INCHOATE THOUGHTS

Hi,
Hi,
Here, on Cape Cod, Orleans historian Bonnie Snow leads a
cemetery walk under the aegis of the Orleans Historical
Society.
A spry woman in her seventies, she introduces us to eighteenth- through early
twentieth-century inhabitants of the town beside their gravestones. She
connects them by referring to the writings of two townswomen: the 1857 diary of
Susan Maria Sparrow (1833-1910) and the letters to her aunt by Mary Eldridge
(1796-1875). Sparrow taught in a local school. Her husband, Joseph K. Mayo,
Jr., formerly a mariner, farmed land in South Orleans owned by Sparrow. Her
diary was recently discovered behind an attic wall. Eldridge was married to
John Doane, who served as a member of the Massachusetts legislature and of the
Governor’s Council, and was elected state senator in 1838. So what? Well, apart
from the curious fact that neither Sparrow nor Eldridge so much as mentions her
husband in her writings, the stories Snow has compiled from what historians now
term ego documents form an incremental microcosm of recent American history.
John Doane and Mary Eldridge’s son Thomas Doane introduced
nitroglycerin to tunneling, using it in the construction of the infamous Hoosac
Railroad Tunnel in northwest Massachusetts as its chief engineer between 1863
and 1867. Subsequently chief engineer of the Burlington and Missouri River
Railroad, he named one of the towns in its course for his hometown. With Doane,
we follow white colonial expansion westward from Orleans, Massachusetts to
Orleans, Nebraska. Susan Sparrow’s relatives also affected national affairs.
Her maternal grandfather Joshua Crosby was a gun captain on board the USS Constitution. He is reputed to have
fired the shot that brought down the mizzenmast of the HMS Guerriere leading to her capture in 1812. Her younger brother
Benjamin Sparrow was prominent in the nativist, anti-Catholic Know Nothing
Party, which achieved electoral success in Massachusetts in 1854. In 1871, the
US Life-Saving Service was formed in succession to the various volunteer
organizations that had sought to aid mariners in distress. Sparrow’s standing
was sufficient for him to be appointed the first superintendent on the Cape
when that position was created in 1873, a post he retained through various
changes of administration until 1904. He died in 1906. Four years later, his
elder sister, the school teacher and author of the diary recently discovered
behind an attic wall, died at the age of seventy-seven.

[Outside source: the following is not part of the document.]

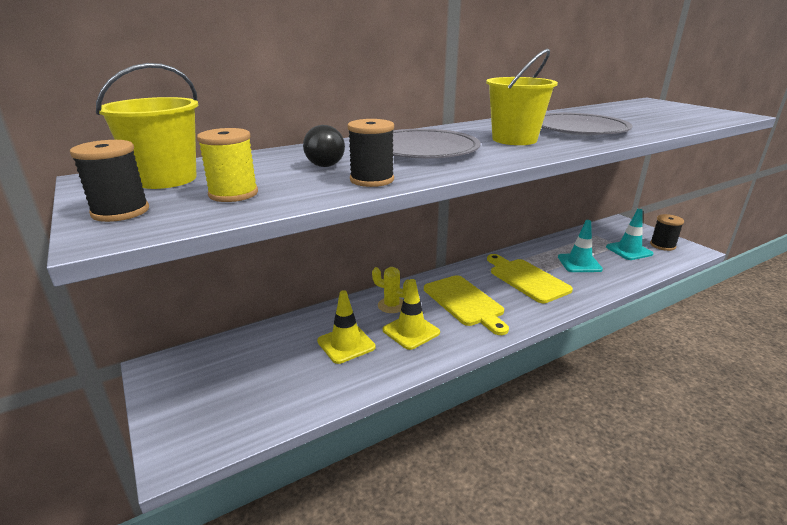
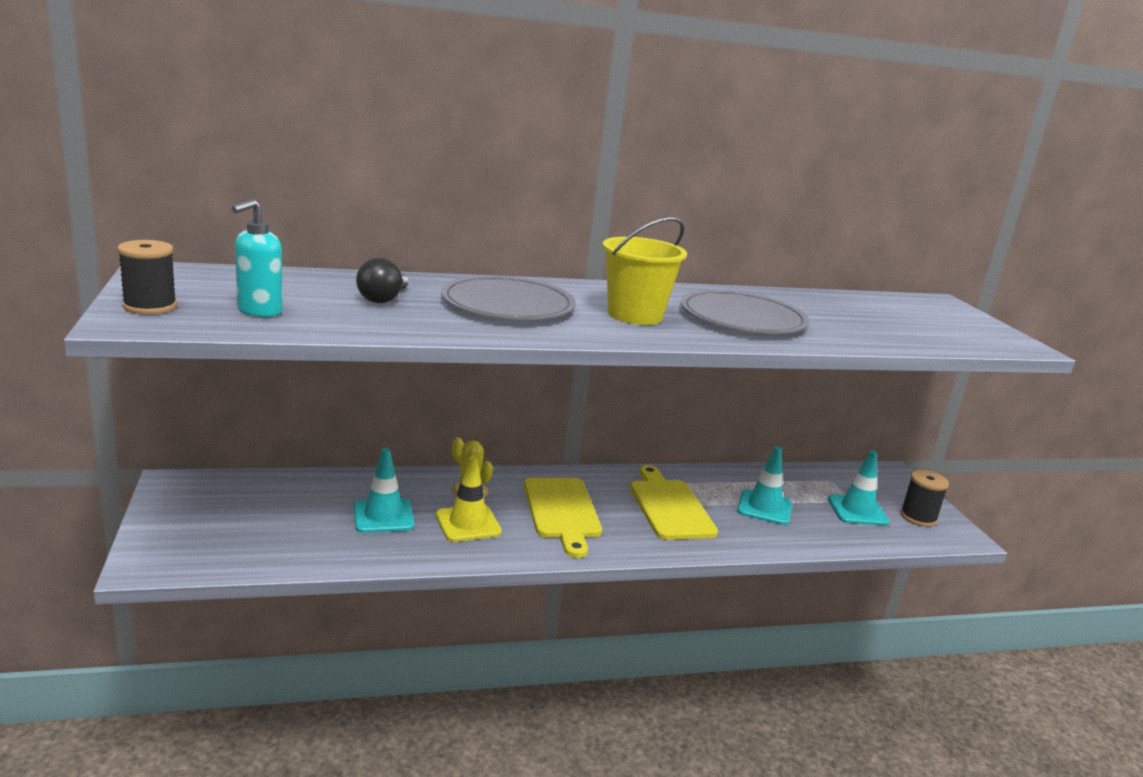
camera: 15 degrees right, 5 degrees down
yellow bucket [96,63,198,189] -> none
yellow spool [197,128,258,202] -> turquoise soap dispenser [232,199,283,317]
yellow traffic cone [317,290,375,364] -> turquoise traffic cone [354,448,414,533]
black spool [347,119,394,187] -> none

Headstones in a cemetery, letters to an aunt, and a succinct
daily diary are strands of a thread from Orleans, Massachusetts that can be
twisted to form the cordage of local, regional, and national history. I honor
local history. Yes, a fair proportion of practitioners are untrained as
historians, and many come to their enthusiasm through a fascination with the
past of their own families, then their hometowns, seldom further. Yet local
need not be parochial. When Bonnie Snow wrote an article for the Orleans
Historical Society Newsletter about
two World War II servicemen from Orleans stationed on Tinian (base of the Enola Gay, of Hiroshima A-bomb fame) in which she discussed senninbari (Japanese
soldiers’ apotropaic belts, each sewn with a thousand stitches), some locals
felt she had strayed too far from Orleans affairs. On the contrary. She
demonstrated that following local threads leads you ever outward, helping the
curious discover the world and the large-scale weavings of its history.